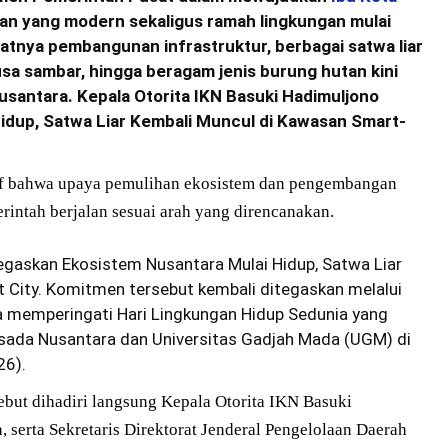
an yang modern sekaligus ramah lingkungan mulai
atnya pembangunan infrastruktur, berbagai satwa liar
sa sambar, hingga beragam jenis burung hutan kini
usantara. Kepala Otorita IKN Basuki Hadimuljono
idup, Satwa Liar Kembali Muncul di Kawasan Smart-
tif bahwa upaya pemulihan ekosistem dan pengembangan
rintah berjalan sesuai arah yang direncanakan.
egaskan Ekosistem Nusantara Mulai Hidup, Satwa Liar
 City. Komitmen tersebut kembali ditegaskan melalui
 memperingati Hari Lingkungan Hidup Sedunia yang
sada Nusantara dan Universitas Gadjah Mada (UGM) di
26).
ebut dihadiri langsung Kepala Otorita IKN Basuki
 serta Sekretaris Direktorat Jenderal Pengelolaan Daerah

──────────

▶ _REQUIRED WORK_: Reproduce each line of the material containing the word "Kepala".

▶ _WRITTEN ANSWER_:
usantara. Kepala Otorita IKN Basuki Hadimuljono
ebut dihadiri langsung Kepala Otorita IKN Basuki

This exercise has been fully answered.